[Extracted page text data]

————————

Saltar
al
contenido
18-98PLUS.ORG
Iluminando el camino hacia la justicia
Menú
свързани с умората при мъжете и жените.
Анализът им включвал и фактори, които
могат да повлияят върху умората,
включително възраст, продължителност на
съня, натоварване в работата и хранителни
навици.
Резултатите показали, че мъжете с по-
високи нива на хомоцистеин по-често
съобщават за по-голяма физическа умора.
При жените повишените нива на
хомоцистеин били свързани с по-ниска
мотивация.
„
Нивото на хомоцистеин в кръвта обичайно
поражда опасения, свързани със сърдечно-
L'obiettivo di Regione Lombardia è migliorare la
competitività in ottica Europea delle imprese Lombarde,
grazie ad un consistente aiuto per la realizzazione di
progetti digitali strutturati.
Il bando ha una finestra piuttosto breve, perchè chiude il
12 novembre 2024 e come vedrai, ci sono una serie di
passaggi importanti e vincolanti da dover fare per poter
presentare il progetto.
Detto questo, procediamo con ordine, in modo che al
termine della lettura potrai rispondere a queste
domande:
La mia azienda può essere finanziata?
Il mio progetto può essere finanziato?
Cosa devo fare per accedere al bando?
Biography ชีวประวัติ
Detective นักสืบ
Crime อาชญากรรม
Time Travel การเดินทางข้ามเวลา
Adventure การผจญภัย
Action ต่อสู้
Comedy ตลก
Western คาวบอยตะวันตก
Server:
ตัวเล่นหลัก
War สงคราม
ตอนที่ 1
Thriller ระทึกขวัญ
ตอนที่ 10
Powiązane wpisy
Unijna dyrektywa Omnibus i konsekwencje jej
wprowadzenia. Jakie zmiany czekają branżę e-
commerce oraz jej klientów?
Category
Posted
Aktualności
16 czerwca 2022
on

————————

### What to do
As the answer, set down only the lines from the data above between the one holding "поражда опасения, свързани" and the one holding "Il mio progetto può essere finanziato?", inclusive, exactly as they read.

### Response to the exercise
поражда опасения, свързани със сърдечно-
L'obiettivo di Regione Lombardia è migliorare la
competitività in ottica Europea delle imprese Lombarde,
grazie ad un consistente aiuto per la realizzazione di
progetti digitali strutturati.
Il bando ha una finestra piuttosto breve, perchè chiude il
12 novembre 2024 e come vedrai, ci sono una serie di
passaggi importanti e vincolanti da dover fare per poter
presentare il progetto.
Detto questo, procediamo con ordine, in modo che al
termine della lettura potrai rispondere a queste
domande:
La mia azienda può essere finanziata?
Il mio progetto può essere finanziato?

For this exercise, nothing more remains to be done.